The office might be located, but Mr Thornton was not there, His minion, who seemed affronted that a young lady should come into the hub of the ‘empire,’ requested her to wait.
She waited, without even the offer of a cup of tea. She waited, and waited, and eventually gave vent to a huffy exhalation, and decided that she had been forgotten. There was no help for it; she would go and find Mr Thornton for herself.
Having failed to find him in three cupboards, a bale shed and the privy, she climbed the stairs to the upper levels of a large building which thrummed from an unknown source.
She advanced to a door, and opened it cautiously.
She was assailed, if not assaulted, by the clacking of the looms and by clouds of cotton fluff that floated about her like a snow shower, and landed like impossibly large flakes of dandruff upon her shoulders.
She stood for a moment, open-mouthed, until a piece of fluff caught in her throat and she coughed.
Her eyes watered, and as they cleared she saw Mr Thornton, stood upon a gantry, looming over the serried ranks of looms. He was frowning, imperious, and Margaret could not but think him very much the matcha male.
Then he suddenly let out a roar, and almost threw himself down the steep iron steps and raced down an aisle, turning a corner, shouting.
Margaret followed, and put her hand to her mouth.
The tall, dark mill-master was shaking a worker so fiercely his teeth shook in his head, and was yelling at him so loudly that Margaret feared the man’s eardrums would burst.
‘I saw you, saw you sneaking off early for the tea break, and not outside. You were warned before. Where is it?’ The man was shaken again, and a very small cotton bag with perforations fell from a pocket.

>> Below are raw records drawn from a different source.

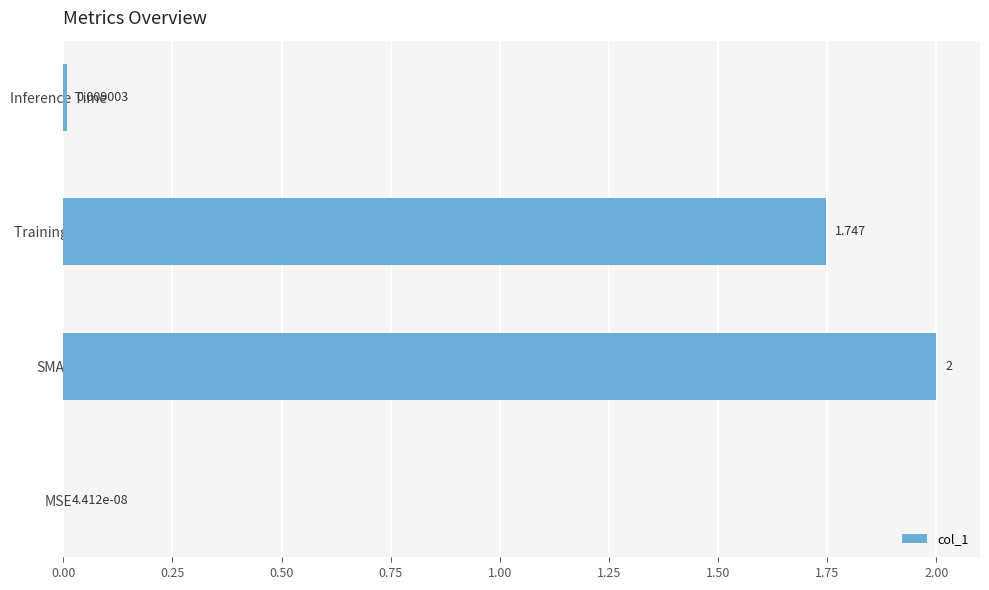

Between Training Time and MSE, which is larger?

Training Time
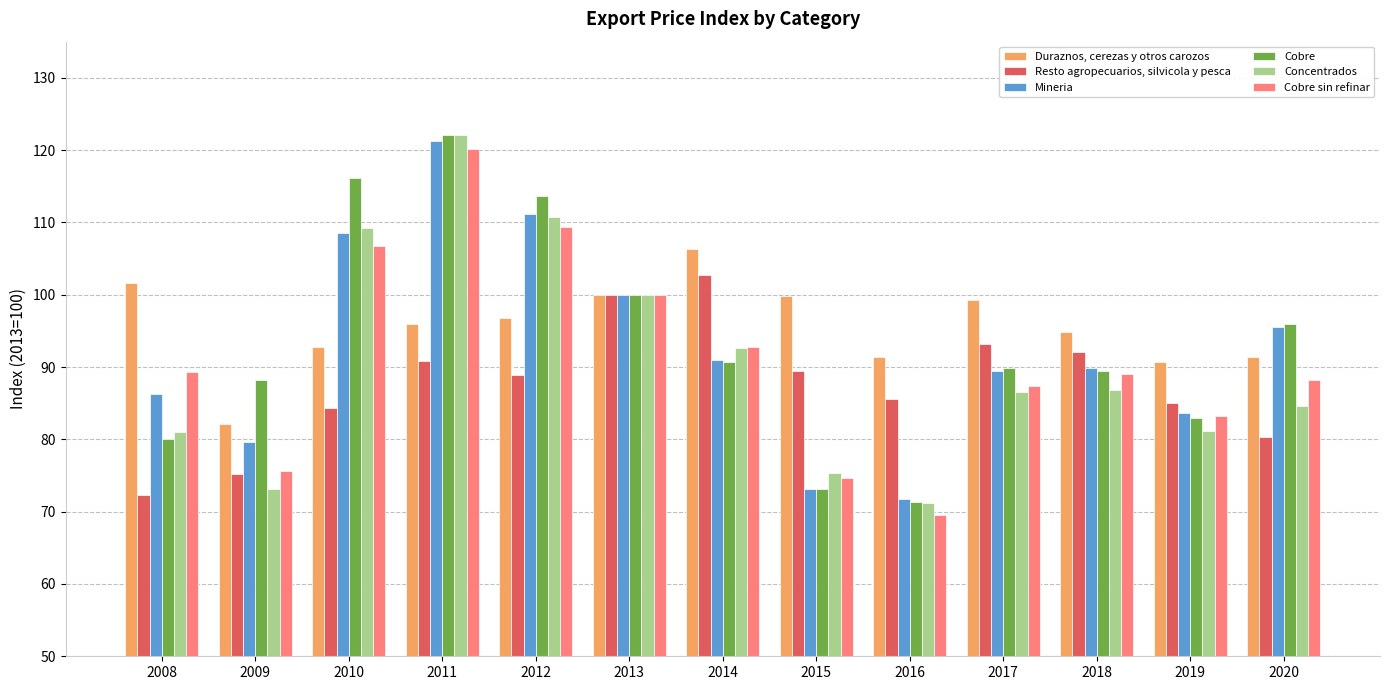

What is the average value of the Mineria series?

92.4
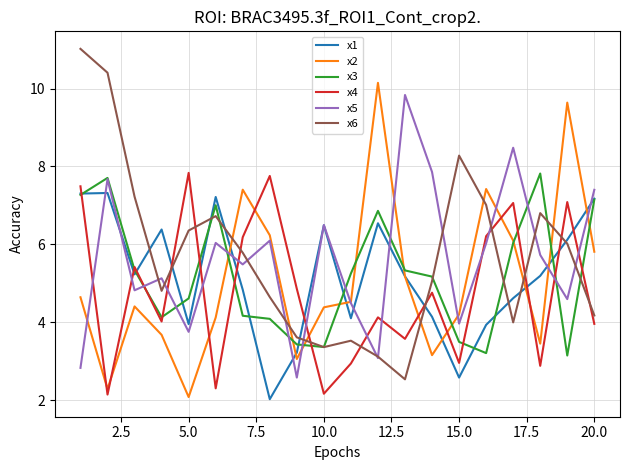

True or false: x4 and x1 cross at least once.

True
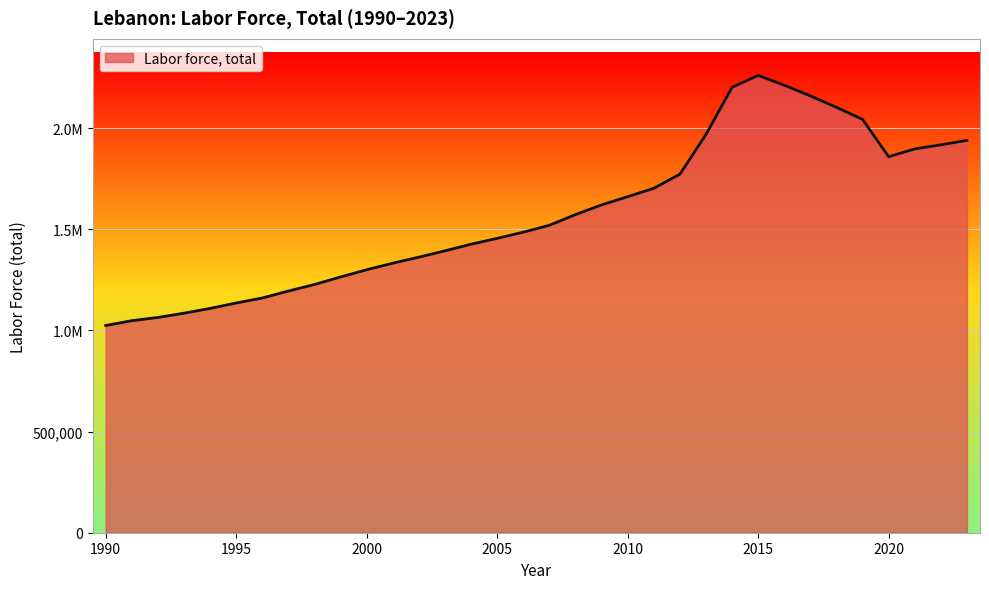

List the labels in order of value, largest first.

2015, 2016, 2014, 2017, 2018, 2019, 2013, 2023, 2022, 2021, 2020, 2012, 2011, 2010, 2009, 2008, 2007, 2006, 2005, 2004, 2003, 2002, 2001, 2000, 1999, 1998, 1997, 1996, 1995, 1994, 1993, 1992, 1991, 1990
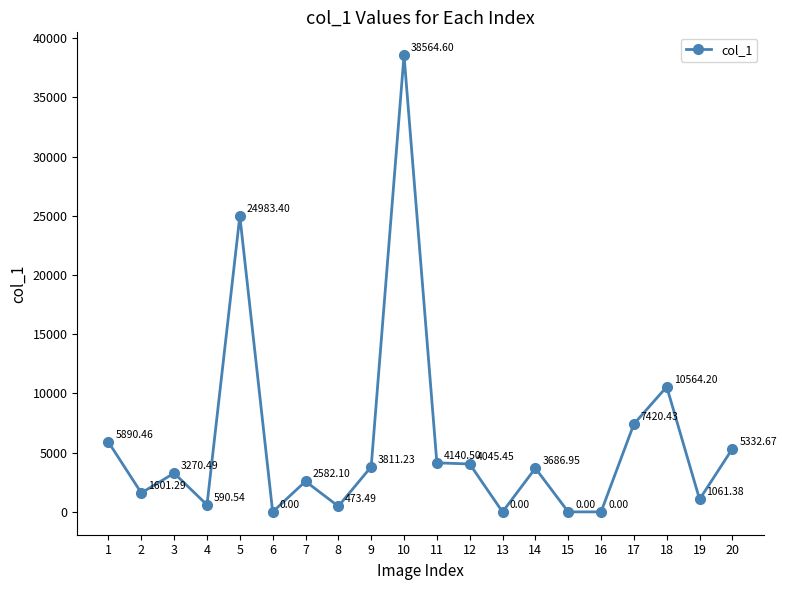

How many distinct data groups are displayed?

1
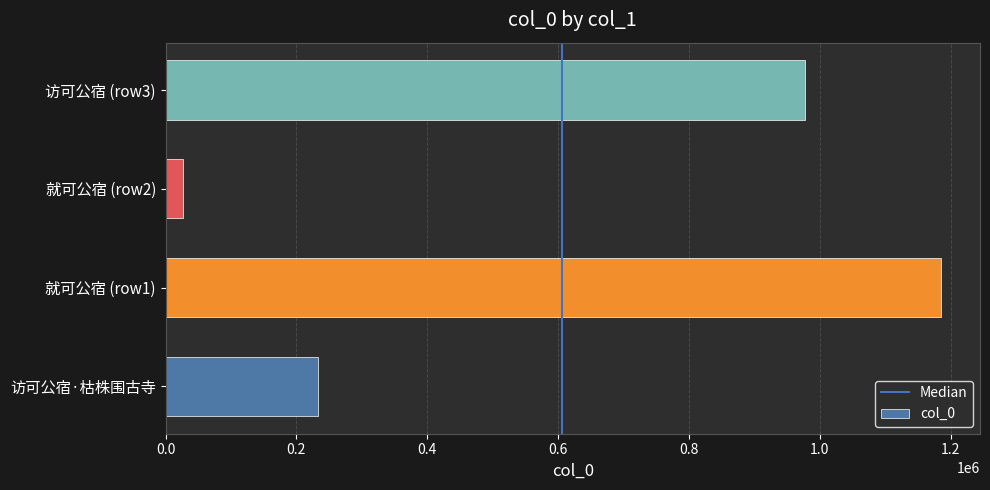

Reading bottom to top, what are all the values shown in this chart?

访可公宿·枯株围古寺=232692	就可公宿 (row1)=1185783	就可公宿 (row2)=25984	访可公宿 (row3)=978021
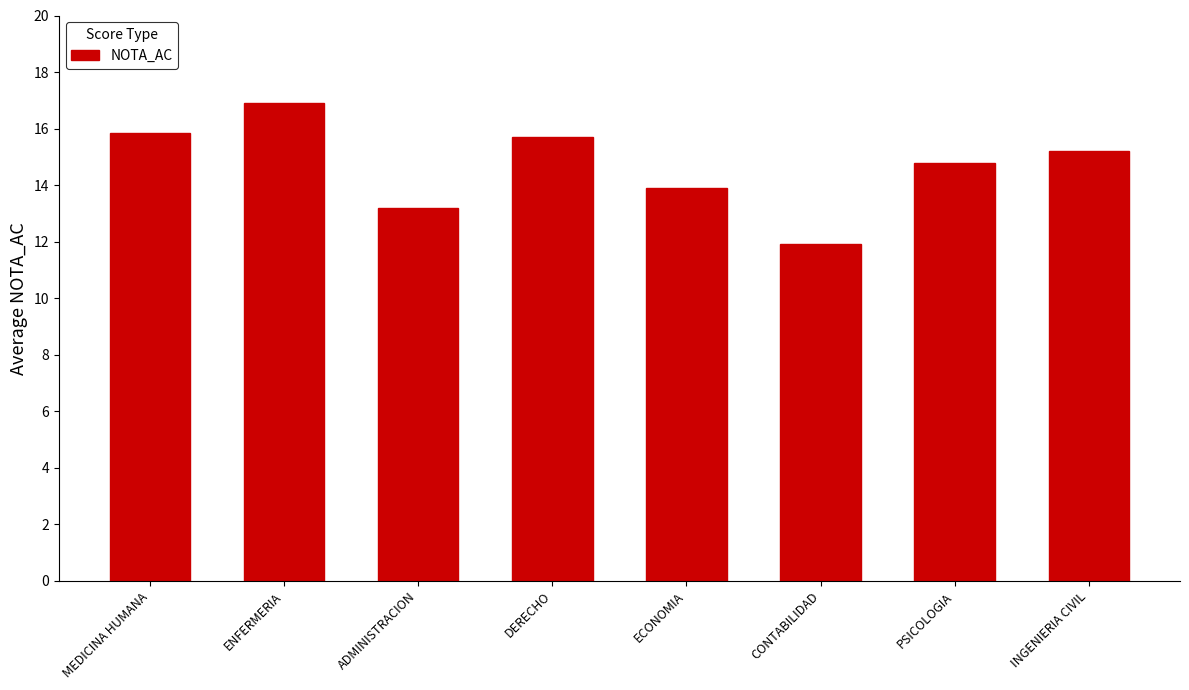

What is the ratio of the value at DERECHO to the value at MEDICINA HUMANA?

1.0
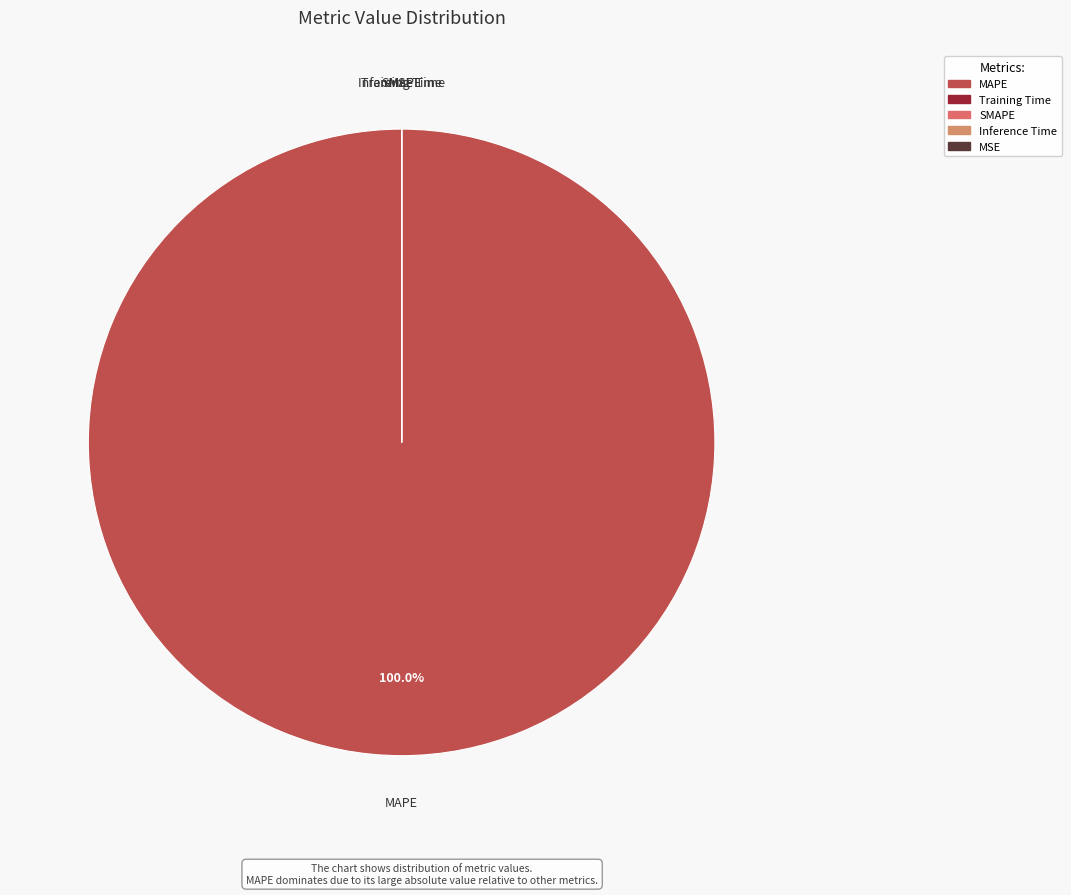

The MAPE slice represents 93% of the pie. True or false?

False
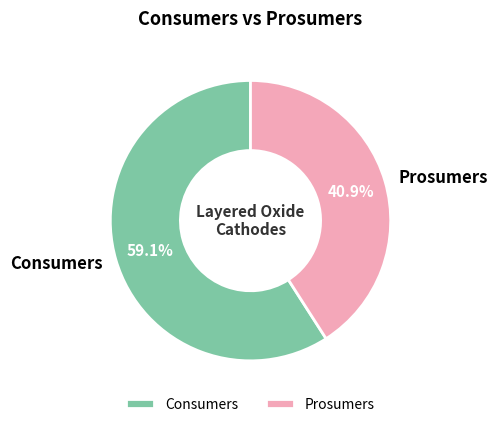

What percentage is the Consumers slice, to the nearest percent?

59%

‘How could you risk every life in this weaving shed for the sake of a swift brew of Heaven knows what? Get out! Get out, and never come back, you . . .’
Mr Thornton became aware of Miss Hale, staring at him, appalled. Whatever intemperate term might have been uttered was swallowed. ‘What are you doing here, Miss Hale?’ He was still shouting.
‘I - I came for the key to the silver cupboard.’
‘You came all this way for . . .’ He shook his head and the worker at the same time, though the man managed to wriggle from his grasp, and scurry away. ‘You have very odd priorities, Miss Hale.’
‘Odd to you, sir, but then, you appear to find it normal to mistreat a poor, uneducated man.’
‘He might be both, but he is also a very dangerous man.’
‘He was pathetic. How unfair of you to . . .’
‘I will give you the key and beg you to remove yourself from somewhere you could not possibly understand.’